TEXTO EM ESTUDO:
:::::

Não foi sem relutar que anos depois de seu lançamento sentei para ler a tão falada HQ de sucesso. É preciso dizer que não sou leitor do gênero. Leio livros desde que me entendo por gente, quando criança lia gibis do Tio Patinhas, mas nunca consumi HQs adultas. Então está explicada a minha relutância: ‘HQ não é livro, nunca vai chegar ao mesmo patamar’, dizia para mim mesmo. Pessoa tola.

Desnecessário dizer que consumi a HQ de quase 300 páginas em dois dias. Sua história é tão simples e ao mesmo tempo tão fantástica que não tem como não se envolver. Brás está completando 31 anos. Trabalha escrevendo obituários para um jornal mas sonha em ser escritor como o pai, que faz sucesso com repetidos lançamentos literários. Brás se vê preso em um emprego que não gosta, como um meio para um fim. Mas quando este fim vai chegar? Ele chega ao final do primeiro capítulo, mas não da forma que Brás esperava: ele morre em um assalto a caminho do evento de lançamento do livro do pai.

daytripper

Sim, o protagonista morre ao final do primeiro capítulo. E ao final de todos os outros. A história se desenrola de forma que, a cada novo capítulo vemos um dia da vida de Brás, com as mais diferentes idades, em que no final ele morre e tem direito a um obituário. Na infância, em uma viagem onde conhece uma garota, no dia do nascimento do próprio filho, em um evento de lançamento do próprio livro, na velhice. Vamos viajando pela vida deste protagonista que nos ganha em pequenos atos e expressões, com poucas frases mas com muita emoção.

:::::

PROBLEMA A:
Segundo o texto sobre a HQ, em que Brás trabalha?
PROBLEMA B:
Cite do texto sobre a HQ o trecho que se inicia com as palavras que contêm "Não foi sem" e se encerra em "mesmo. Pessoa tola.".

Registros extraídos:
:::::

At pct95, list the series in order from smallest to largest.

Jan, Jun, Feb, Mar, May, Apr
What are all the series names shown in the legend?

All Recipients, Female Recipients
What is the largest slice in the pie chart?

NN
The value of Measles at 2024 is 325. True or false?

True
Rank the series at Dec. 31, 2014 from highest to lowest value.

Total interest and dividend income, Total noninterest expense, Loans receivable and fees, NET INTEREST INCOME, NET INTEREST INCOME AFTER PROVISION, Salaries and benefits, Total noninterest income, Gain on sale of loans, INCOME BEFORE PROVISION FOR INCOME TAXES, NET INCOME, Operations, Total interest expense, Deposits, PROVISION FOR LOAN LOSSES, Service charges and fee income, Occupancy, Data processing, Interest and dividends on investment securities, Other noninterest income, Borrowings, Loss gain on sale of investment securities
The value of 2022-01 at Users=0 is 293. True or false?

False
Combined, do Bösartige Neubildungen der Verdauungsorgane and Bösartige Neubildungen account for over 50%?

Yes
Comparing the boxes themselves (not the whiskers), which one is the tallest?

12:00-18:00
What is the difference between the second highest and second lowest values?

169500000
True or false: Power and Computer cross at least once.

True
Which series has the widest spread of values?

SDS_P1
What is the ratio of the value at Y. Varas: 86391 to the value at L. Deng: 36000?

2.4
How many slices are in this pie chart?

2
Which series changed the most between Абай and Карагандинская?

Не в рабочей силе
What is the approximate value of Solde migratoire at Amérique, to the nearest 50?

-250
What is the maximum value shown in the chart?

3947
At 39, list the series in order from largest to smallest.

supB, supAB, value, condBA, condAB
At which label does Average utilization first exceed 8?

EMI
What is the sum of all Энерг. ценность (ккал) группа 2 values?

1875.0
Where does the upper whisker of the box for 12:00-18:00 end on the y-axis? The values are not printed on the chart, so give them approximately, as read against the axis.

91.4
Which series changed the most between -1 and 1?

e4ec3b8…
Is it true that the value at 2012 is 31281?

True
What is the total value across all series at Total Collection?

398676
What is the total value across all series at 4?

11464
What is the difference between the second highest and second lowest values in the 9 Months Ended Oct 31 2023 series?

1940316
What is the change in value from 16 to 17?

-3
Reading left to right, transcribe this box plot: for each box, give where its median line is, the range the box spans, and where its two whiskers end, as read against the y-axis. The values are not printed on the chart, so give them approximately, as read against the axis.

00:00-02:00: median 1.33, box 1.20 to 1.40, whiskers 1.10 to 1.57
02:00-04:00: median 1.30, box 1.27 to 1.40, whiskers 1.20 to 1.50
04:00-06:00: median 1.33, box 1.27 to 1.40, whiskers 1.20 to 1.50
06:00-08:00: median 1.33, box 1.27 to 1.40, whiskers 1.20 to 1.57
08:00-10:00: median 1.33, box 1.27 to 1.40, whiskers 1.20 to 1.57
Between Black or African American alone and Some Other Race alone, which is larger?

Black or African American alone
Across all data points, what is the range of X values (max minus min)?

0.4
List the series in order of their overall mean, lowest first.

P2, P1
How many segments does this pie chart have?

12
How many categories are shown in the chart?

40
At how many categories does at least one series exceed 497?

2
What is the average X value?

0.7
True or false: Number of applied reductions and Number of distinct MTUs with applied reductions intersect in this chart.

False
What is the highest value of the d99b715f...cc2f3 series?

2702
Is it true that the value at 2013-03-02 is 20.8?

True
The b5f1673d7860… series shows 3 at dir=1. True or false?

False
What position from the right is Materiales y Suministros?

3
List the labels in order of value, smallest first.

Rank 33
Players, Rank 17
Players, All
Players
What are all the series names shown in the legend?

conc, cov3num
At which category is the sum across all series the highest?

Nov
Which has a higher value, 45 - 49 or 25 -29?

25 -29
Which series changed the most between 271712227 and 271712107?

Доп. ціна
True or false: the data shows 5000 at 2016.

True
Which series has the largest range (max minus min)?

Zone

:::::

ÁREA DE RESPOSTA A:
Ele escreve obituários para um jornal.

ÁREA DE RESPOSTA B:
Não foi sem relutar que anos depois de seu lançamento sentei para ler a tão falada HQ de sucesso. É preciso dizer que não sou leitor do gênero. Leio livros desde que me entendo por gente, quando criança lia gibis do Tio Patinhas, mas nunca consumi HQs adultas. Então está explicada a minha relutância: ‘HQ não é livro, nunca vai chegar ao mesmo patamar’, dizia para mim mesmo. Pessoa tola.